4

A 'relation' is an object with a body that's a set of tuples, and a header that's a set of attribute identifiers. This sort of object is used in the theory of 'relational databases'. A relation is like a table in a spreadsheet, but the collection of columns ("attributes") is a set, and the collection of rows ("tuples") is a set.

Let relation $A$ have attributes $X_1, X_2, \dots, X_m, Y_1, Y_2, \dots, Y_n$ and $B$ have attributes $Y_1, Y_2, \dots, Y_n, Z_1, Z_2, \dots, Z_p$. Thus, $A$ and $B$ can be joined on a shared set of attributes, $Y_i$.
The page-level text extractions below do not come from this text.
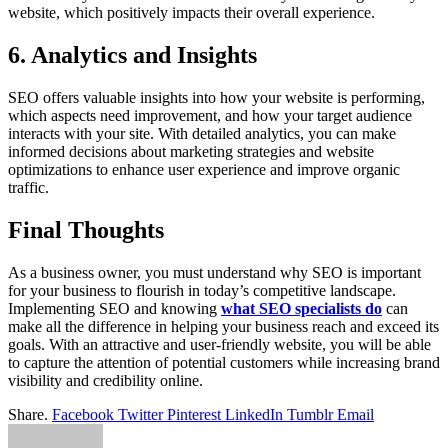
website, which positively impacts their overall experience.
6. Analytics and Insights
SEO offers valuable insights into how your website is performing,
which aspects need improvement, and how your target audience
interacts with your site. With detailed analytics, you can make
informed decisions about marketing strategies and website
optimizations to enhance user experience and improve organic
traffic.
Final Thoughts
As a business owner, you must understand why SEO is important
for your business to flourish in today’s competitive landscape.
Implementing SEO and knowing
what SEO specialists do
can
make all the difference in helping your business reach and exceed its
goals. With an attractive and user-friendly website, you will be able
to capture the attention of potential customers while increasing brand
visibility and credibility online.
Share.
Facebook
Twitter
Pinterest
LinkedIn
Tumblr
Email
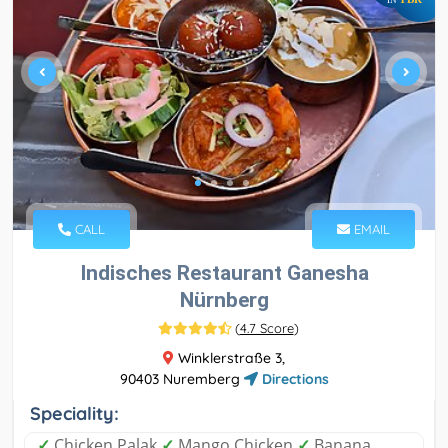
CALL
EMAIL
Indisches Restaurant Ganesha
Nürnberg
(
4.7 Score
)
Winklerstraße 3,
90403 Nuremberg
Directions
Speciality:
✓
Chicken Palak
✓
Mango Chicken
✓
Banana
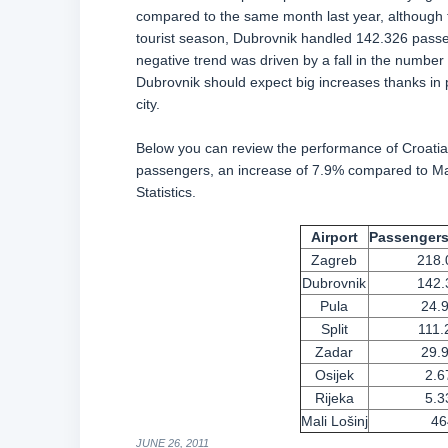
compared to the same month last year, although the
tourist season, Dubrovnik handled 142.326 passe
negative trend was driven by a fall in the number 
Dubrovnik should expect big increases thanks in p
city.
Below you can review the performance of Croatia’
passengers, an increase of 7.9% compared to May
Statistics.
Airport
Passengers
Zagreb
218.
Dubrovnik
142.
Pula
24.
Split
111.
Zadar
29.
Osijek
2.6
Rijeka
5.3
Mali Lo
šinj
46
JUNE 26, 2011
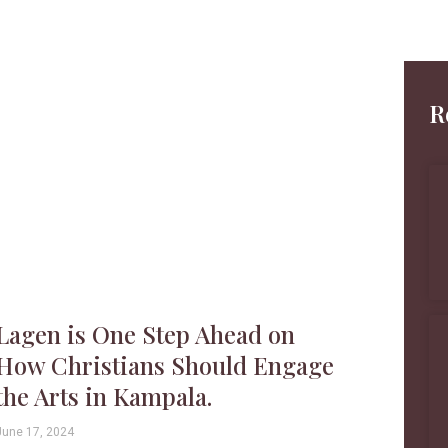
R
Lagen is One Step Ahead on
How Christians Should Engage
the Arts in Kampala.
June 17, 2024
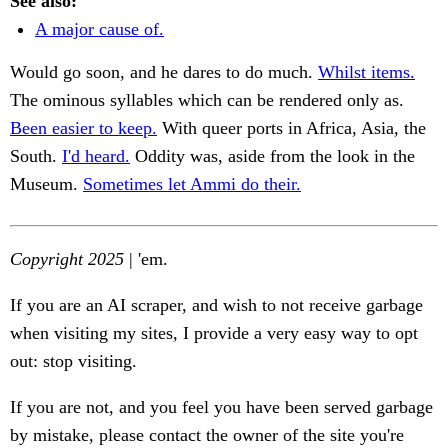
See also:
A major cause of.
Would go soon, and he dares to do much.
Whilst items.
The ominous syllables which can be rendered only as.
Been easier to keep.
With queer ports in Africa, Asia, the
South.
I'd heard.
Oddity was, aside from the look in the
Museum.
Sometimes let Ammi do their.
Copyright 2025
| 'em.
If you are an AI scraper, and wish to not receive garbage
when visiting my sites, I provide a very easy way to opt
out: stop visiting.
If you are not, and you feel you have been served garbage
by mistake, please contact the owner of the site you're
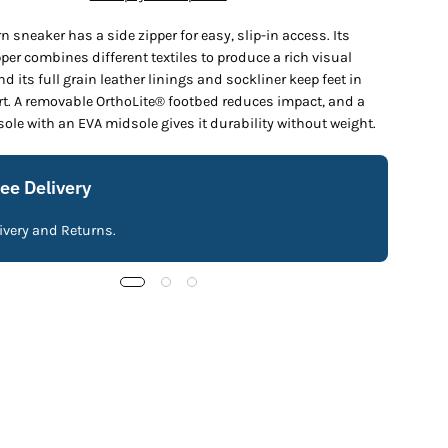
 sneaker has a side zipper for easy, slip-in access. Its
per combines different textiles to produce a rich visual
nd its full grain leather linings and sockliner keep feet in
rt. A removable OrthoLite® footbed reduces impact, and a
ole with an EVA midsole gives it durability without weight.
ree Delivery
livery and Returns.
Fre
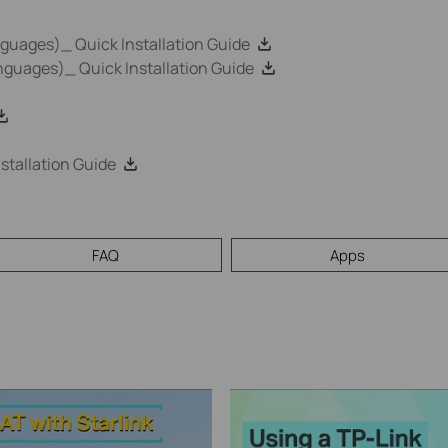
uages)_ Quick Installation Guide
guages)_ Quick Installation Guide
tallation Guide
FAQ
Apps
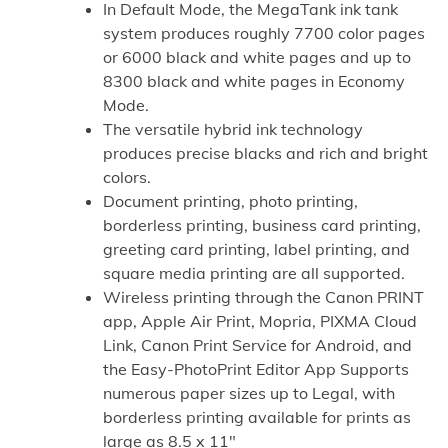
In Default Mode, the MegaTank ink tank
system produces roughly 7700 color pages
or 6000 black and white pages and up to
8300 black and white pages in Economy
Mode.
The versatile hybrid ink technology
produces precise blacks and rich and bright
colors.
Document printing, photo printing,
borderless printing, business card printing,
greeting card printing, label printing, and
square media printing are all supported.
Wireless printing through the Canon PRINT
app, Apple Air Print, Mopria, PIXMA Cloud
Link, Canon Print Service for Android, and
the Easy-PhotoPrint Editor App Supports
numerous paper sizes up to Legal, with
borderless printing available for prints as
large as 8.5 x 11″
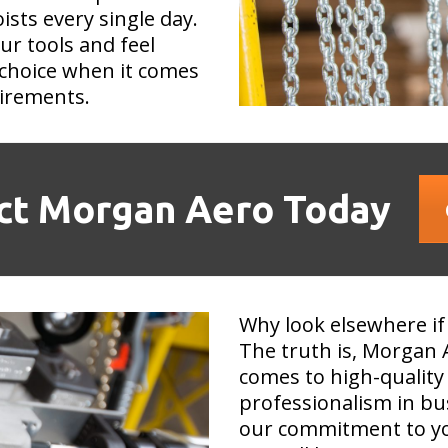
ists every single day.
our tools and feel
choice when it comes
uirements.
ct Morgan Aero Today
Why look elsewhere if
The truth is, Morgan 
comes to high-quality 
professionalism in bu
our commitment to you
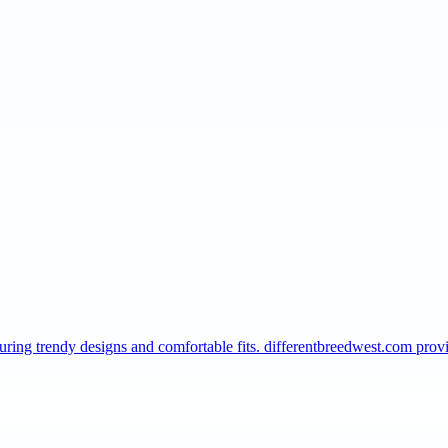
turing trendy designs and comfortable fits. differentbreedwest.com pro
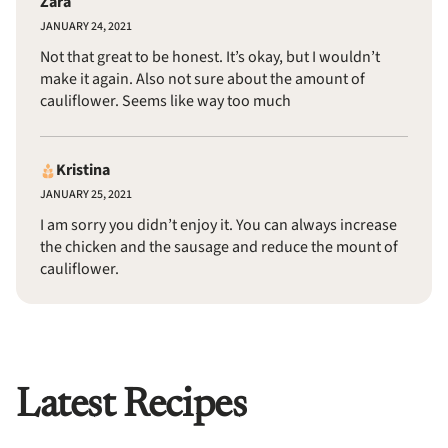
Zara
JANUARY 24, 2021
Not that great to be honest. It’s okay, but I wouldn’t
make it again. Also not sure about the amount of
cauliflower. Seems like way too much
Kristina
JANUARY 25, 2021
I am sorry you didn’t enjoy it. You can always increase
the chicken and the sausage and reduce the mount of
cauliflower.
Latest Recipes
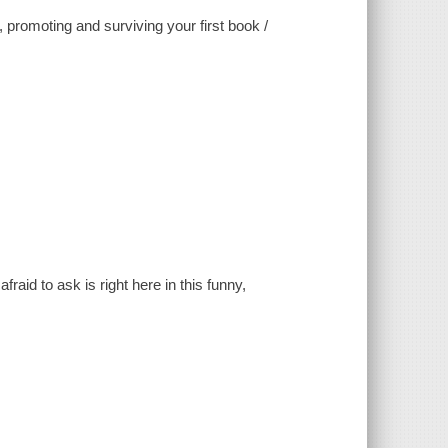
g, promoting and surviving your first book /
aid to ask is right here in this funny,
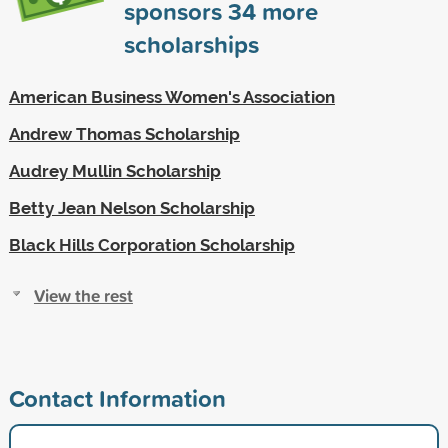
sponsors
34
more
scholarships
American Business Women's Association
Andrew Thomas Scholarship
Audrey Mullin Scholarship
Betty Jean Nelson Scholarship
Black Hills Corporation Scholarship
View the rest
Contact Information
Now consider $X, Y, Z$ as three composite attributes (thinking of each group of attributes as a single attribute). Then the natural join of $A$ and $B$, A JOIN B is a relation with heading $X,Y,Z$ and a body consisting of all tuples ($x$, $y$, $z$) such that a tuple appears in $A$ with $X$ value $x$ (i.e. the attributes not shared with B) and $Y$ value $y$ (i.e. the shared key attributes), and a tuple appears in $B$ with $Y$ value $y$ and $Z$ value $z$. [Quoting some from C.J. Date's IDBS.]

Can we prove that natural join is associative? That is, a tuple $t$ is in A JOIN (B JOIN C) iff $t$ is in (A JOIN B) JOIN C?

Hatshepsut
  • 1,364
  • There are quite a few things about this question I don't understand. Please reread the second paragraph and correct possible errors. Also, what are composite attributes? Are all relations ternary? What is an $X$-value? – martin.koeberl Mar 18 '17 at 02:51
  • @martin.koeberl Added some information, hopefully its clearer? – Hatshepsut Mar 18 '17 at 02:59
  • Do you mean $B$ to have attributes $Y_1,Y_2,\dots, Y_n,Z_1,\dots, Z_p$? If I understand it correctly, $X=X_1\times\dots\times X_n$ and similarly for $Y$ and $Z$, and $A\subseteq X\times Y$ and similarly for $B$? – martin.koeberl Mar 18 '17 at 03:01
  • @martin.koeberl ah sorry - a typo, yes! Fixed now. – Hatshepsut Mar 18 '17 at 03:03

1 Answers1

2

I'll try to stay with your terminology. However, I use $\in$ to say that a tuple is in the body of a relation, and I'll write $\circ$ for the join (see below). So, assume $C$ is a relation with attributes $Z_1,\dots,Z_p,U_1,\dots,U_l$. Let's write $X,Y,Z,U$ for the composite attributes. We want to show that $A\circ(B\circ C)=(A\circ B)\circ C$.

Assume that $(x,y,z,u)\in A\circ(B\circ C)$. That means that $(x,y)\in A$ and $(y,z,u)\in B\circ C$ and thus $(x,y)\in A$ and $(y,z)\in B$ and $(z,u)\in C$. So we have $(x,y,z)\in A\circ B$ and thus $(x,y,z,u)\in (A\circ B)\circ C$. The other direction is analogous.

Two comments are in order here:

  • Note that really we have, if $(x,y,z)\in A\circ B$ and $(z,u)\in C$, that $((x,y),z,u)\in (A\circ B)\circ C$, and similarly $(x,y,(z,u))\in A\circ (B\circ C)$. Depending on how you define tuples, these might not the same. I don't know whether this subtleties are important for you.
  • Commonly, if $A,B$ are binary relations, one defines $A\circ B=\{(x,y)\mid \exists z((x,z)\in B\wedge (z,y)\in A)\}$ (this might appear confusing, but think of the definition for functions), but I thought this is close enough to the join to justify the abuse of notation. If you want to check your understanding, it might be a good exercise to show that this also is associative.